A record-breaking idea

"I listened to her favourite album before our date so I could see why she loved it so much" reads the headline of this print advertisement for Match.com (in white hand-scripted type, above the record - sorry about the quality of the shot, but you try snapping an ad for a dating website in a near-full tube carriage and you'll understand why.)

Ahhhh, but don't it make you go all gooey inside? From it, we, the audience, are supposed to gather that there has been a preliminary round of digital tristes leading up to the big moment when pixels will become flesh and the tentative couple will be united for real, in an explosion fuelled by days or weeks of delayed gratification. This is one of a campaign of several in which  one or other of the imaginary couple makes studious preparation for a Match.com-mediated date, focusing on that wonderfully liminal time when the potential partner still resides in the world of fantasy.

This ad, in particular (target audience 30s women), plays to the cherished illusion that a man who finds you on Match.com might actually spend hours thinking of you in advance of a date, getting to know your most intimate predilections - a taster for the intense focus he will (fingers crossed) place on your interests for the rest of your life, all going well.  So from that perspective, I'd say it's communicating persuasively with its intended - women who are desperate for love will LOVE this proposition, I have no doubt.

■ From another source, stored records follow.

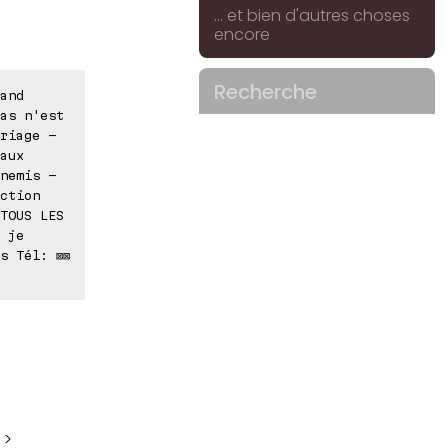
... et bien d'autres choses
encore
Recherche
and
as n'est
riage -
aux
nemis -
ction
TOUS LES
 je
s Tél: ⊠⊠
 >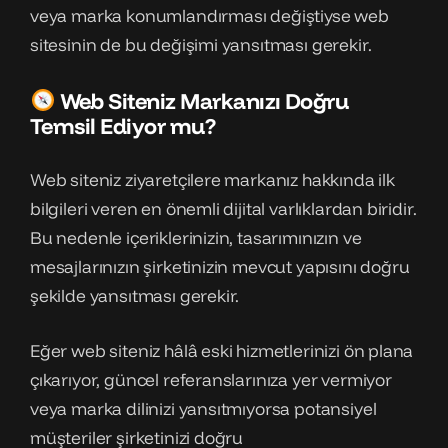
veya marka konumlandırması değiştiyse web
sitesinin de bu değişimi yansıtması gerekir.
Web Siteniz Markanızı Doğru
Temsil Ediyor mu?
Web siteniz ziyaretçilere markanız hakkında ilk
bilgileri veren en önemli dijital varlıklardan biridir.
Bu nedenle içeriklerinizin, tasarımınızın ve
mesajlarınızın şirketinizin mevcut yapısını doğru
şekilde yansıtması gerekir.
Eğer web siteniz hâlâ eski hizmetlerinizi ön plana
çıkarıyor, güncel referanslarınıza yer vermiyor
veya marka dilinizi yansıtmıyorsa potansiyel
müşteriler şirketinizi doğru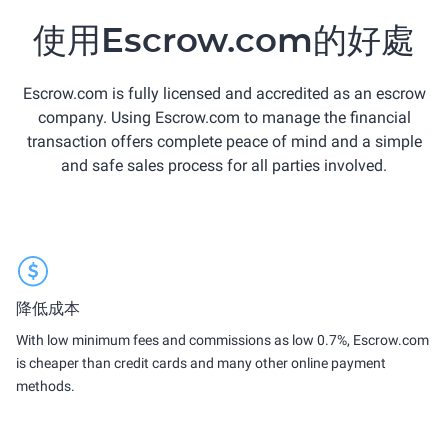
使用Escrow.com的好處
Escrow.com is fully licensed and accredited as an escrow
company. Using Escrow.com to manage the financial
transaction offers complete peace of mind and a simple
and safe sales process for all parties involved.
降低成本
With low minimum fees and commissions as low 0.7%, Escrow.com
is cheaper than credit cards and many other online payment
methods.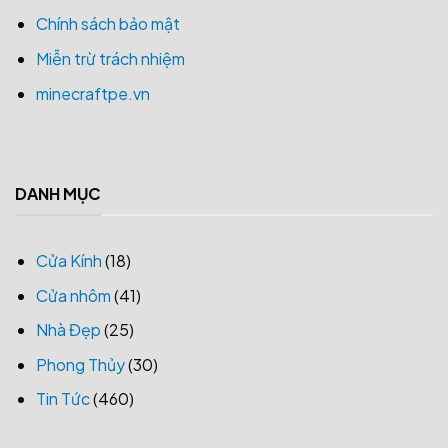
Chính sách bảo mật
Miễn trừ trách nhiệm
minecraftpe.vn
DANH MỤC
Cửa Kính
(18)
Cửa nhôm
(41)
Nhà Đẹp
(25)
Phong Thủy
(30)
Tin Tức
(460)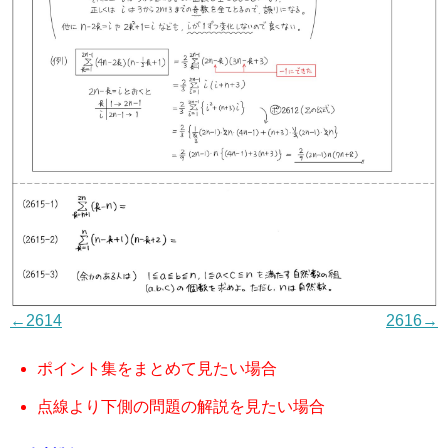
←2614
2616→
ポイント集をまとめて見たい場合
点線より下側の問題の解説を見たい場合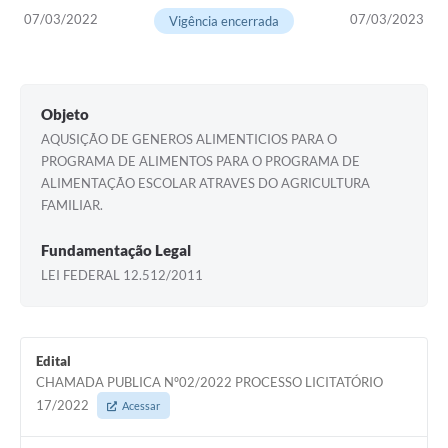
07/03/2022
07/03/2023
Vigência encerrada
Objeto
AQUSIÇÃO DE GENEROS ALIMENTICIOS PARA O
PROGRAMA DE ALIMENTOS PARA O PROGRAMA DE
ALIMENTAÇÃO ESCOLAR ATRAVES DO AGRICULTURA
FAMILIAR.
Fundamentação Legal
LEI FEDERAL 12.512/2011
Edital
CHAMADA PUBLICA Nº02/2022 PROCESSO LICITATÓRIO
17/2022
Acessar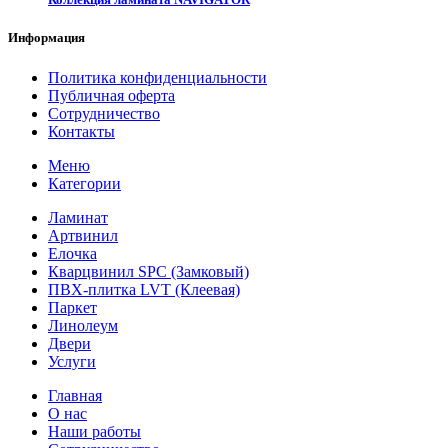
Информация
Политика конфиденциальности
Публичная оферта
Сотрудничество
Контакты
Меню
Категории
Ламинат
Артвинил
Елочка
Кварцвинил SPC (Замковый)
ПВХ-плитка LVT (Клеевая)
Паркет
Линолеум
Двери
Услуги
Главная
О нас
Наши работы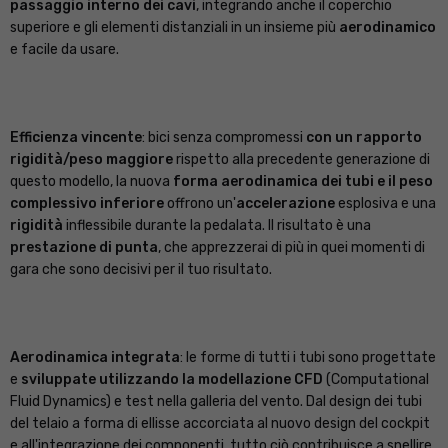
passaggio interno dei cavi
, integrando anche il coperchio
superiore e gli elementi distanziali in un insieme più
aerodinamico
e facile da usare.
Efficienza vincente
: bici senza compromessi
con un rapporto
rigidità/peso maggiore
rispetto alla precedente generazione di
questo modello, la nuova
forma aerodinamica dei tubi e il peso
complessivo inferiore
offrono un'
accelerazione
esplosiva e una
rigidità
inflessibile durante la pedalata. Il risultato è una
prestazione di punta
, che apprezzerai di più in quei momenti di
gara che sono decisivi per il tuo risultato.
Aerodinamica integrata
: le forme di tutti i tubi sono progettate
e
sviluppate utilizzando la modellazione CFD
(Computational
Fluid Dynamics) e test nella galleria del vento. Dal design dei tubi
del telaio a forma di ellisse accorciata al nuovo design del cockpit
e all'integrazione dei componenti, tutto ciò contribuisce a snellire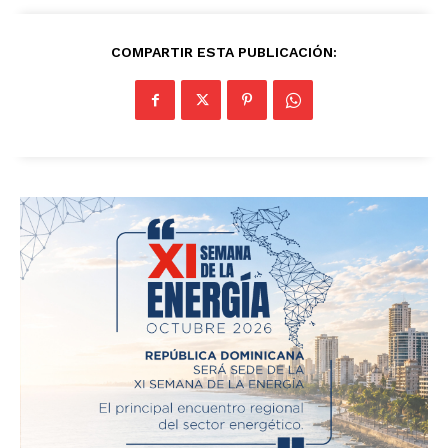
COMPARTIR ESTA PUBLICACIÓN: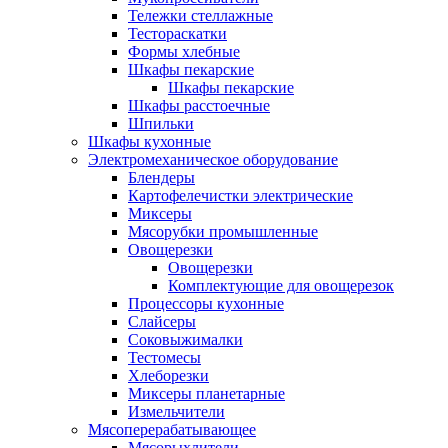
Тележки стеллажные
Тестораскатки
Формы хлебные
Шкафы пекарские
Шкафы пекарские
Шкафы расстоечные
Шпильки
Шкафы кухонные
Электромеханическое оборудование
Блендеры
Картофелечистки электрические
Миксеры
Мясорубки промышленные
Овощерезки
Овощерезки
Комплектующие для овощерезок
Процессоры кухонные
Слайсеры
Соковыжималки
Тестомесы
Хлеборезки
Миксеры планетарные
Измельчители
Мясоперерабатывающее
Мясорыхлители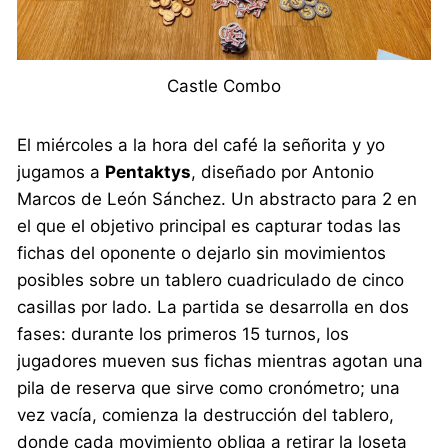
Castle Combo
El miércoles a la hora del café la señorita y yo
jugamos a
Pentaktys
, diseñado por Antonio
Marcos de León Sánchez. Un abstracto para 2 en
el que el objetivo principal es capturar todas las
fichas del oponente o dejarlo sin movimientos
posibles sobre un tablero cuadriculado de cinco
casillas por lado. La partida se desarrolla en dos
fases: durante los primeros 15 turnos, los
jugadores mueven sus fichas mientras agotan una
pila de reserva que sirve como cronómetro; una
vez vacía, comienza la destrucción del tablero,
donde cada movimiento obliga a retirar la loseta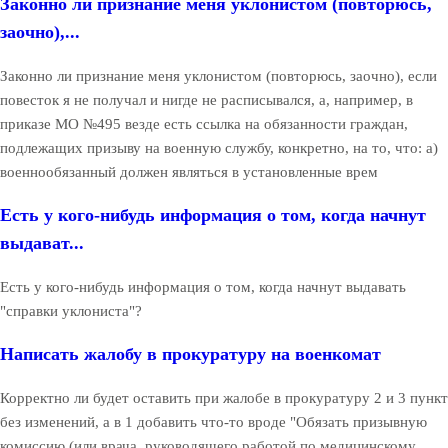
Законно ли признание меня уклонистом (повторюсь,
заочно),...
Законно ли признание меня уклонистом (повторюсь, заочно), если
повесток я не получал и нигде не расписывался, а, например, в
приказе МО №495 везде есть ссылка на обязанности граждан,
подлежащих призыву на военную службу, конкретно, на то, что: а)
военнообязанный должен являться в установленные врем
Есть у кого-нибудь информация о том, когда начнут
выдават...
Есть у кого-нибудь информация о том, когда начнут выдавать
"справки уклониста"?
Написать жалобу в прокуратуру на военкомат
Корректно ли будет оставить при жалобе в прокуратуру 2 и 3 пункт
без изменений, а в 1 добавить что-то вроде "Обязать призывную
комиссию (или врача, руководящего работой по медицинскому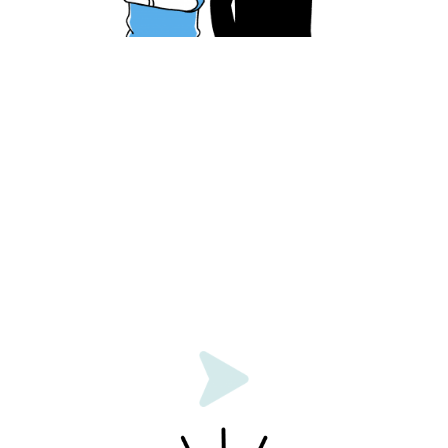
紙での勤怠管理に限界を感じている
複数の拠点で勤務する従業員の勤怠を一元管
理したい
リモートワークが増え勤怠管理業務が煩雑化
している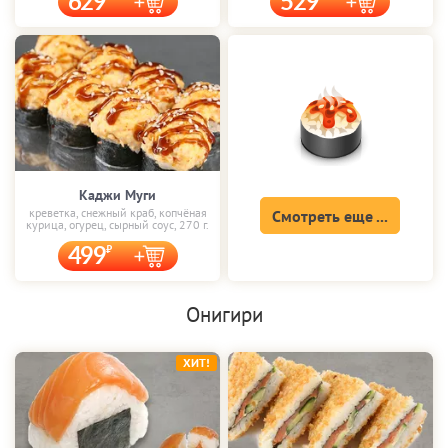
629
529
Каджи Муги
креветка, снежный краб, копчёная
Смотреть еще ...
курица, огурец, сырный соус, 270 г.
499
Онигири
ХИТ!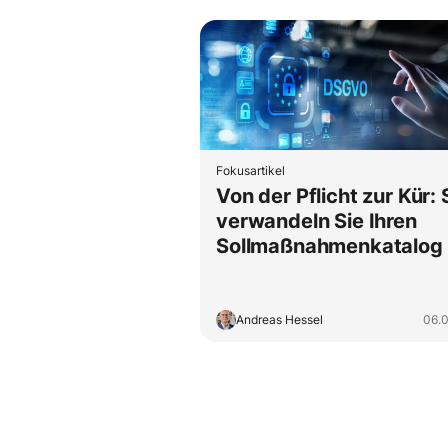
Fokusartikel
Von der Pflicht zur Kür: 
verwandeln Sie Ihren
Sollmaßnahmenkatalog 
eine schlanke schriftlic
fixierte Ordnung
Andreas Hessel
06.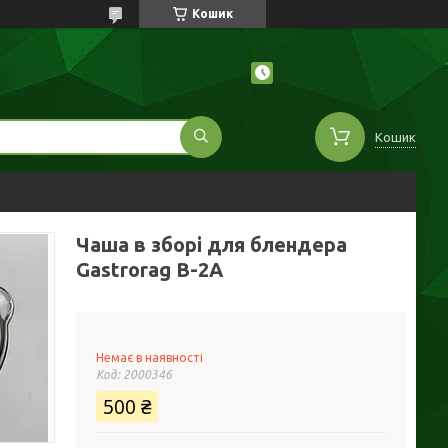
Кошик
Кошик
Чаша в зборі для блендера
Gastrorag B-2A
Немає в наявності
Код:
2000346
500 ₴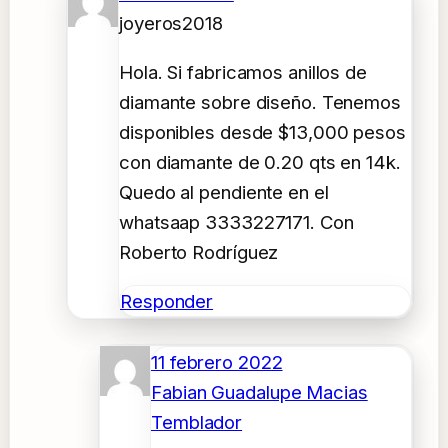
joyeros2018
Hola. Si fabricamos anillos de
diamante sobre diseño. Tenemos
disponibles desde $13,000 pesos
con diamante de 0.20 qts en 14k.
Quedo al pendiente en el
whatsaap 3333227171. Con
Roberto Rodríguez
Responder
11 febrero 2022
Fabian Guadalupe Macias
Temblador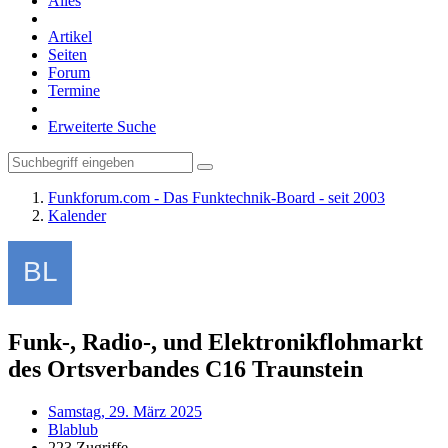
Alles
Artikel
Seiten
Forum
Termine
Erweiterte Suche
Funkforum.com - Das Funktechnik-Board - seit 2003
Kalender
Funk-, Radio-, und Elektronikflohmarkt
des Ortsverbandes C16 Traunstein
Samstag, 29. März 2025
Blablub
223 Zugriffe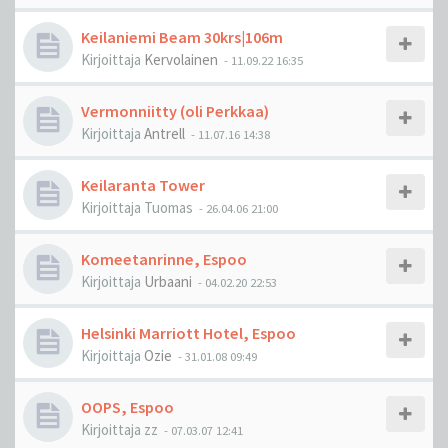
Keilaniemi Beam 30krs|106m
Kirjoittaja
Kervolainen
-
11.09.22 16:35
Vermonniitty (oli Perkkaa)
Kirjoittaja
Antrell
-
11.07.16 14:38
Keilaranta Tower
Kirjoittaja
Tuomas
-
26.04.06 21:00
Komeetanrinne, Espoo
Kirjoittaja
Urbaani
-
04.02.20 22:53
Helsinki Marriott Hotel, Espoo
Kirjoittaja
Ozie
-
31.01.08 09:49
OOPS, Espoo
Kirjoittaja
zz
-
07.03.07 12:41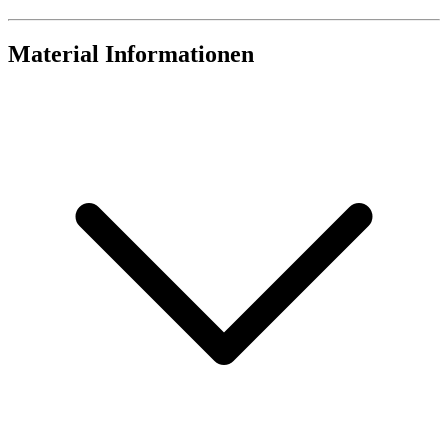
Material Informationen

But I have a question - is it believable? I might be wrong, but the thought of my potential match 'boning up' (and I use the word advisedly) on my favourite toons before our date kinda creepy - like a little 'stalkery' in essence. What happens if (shock horror) it isn't the starry-eyed encounter I'd hoped for - what's the guy gonna do with all this pent-up psychological investment? Hmmmm. Let's not go there.

1 comment:

  1. When that advert was running, I took a close look at the record that was on the turntable. Turns out it was one of those cheapo "Top Of The Pops" soundalike albums. Clearly her taste in music was suspect, and you could only wish him well!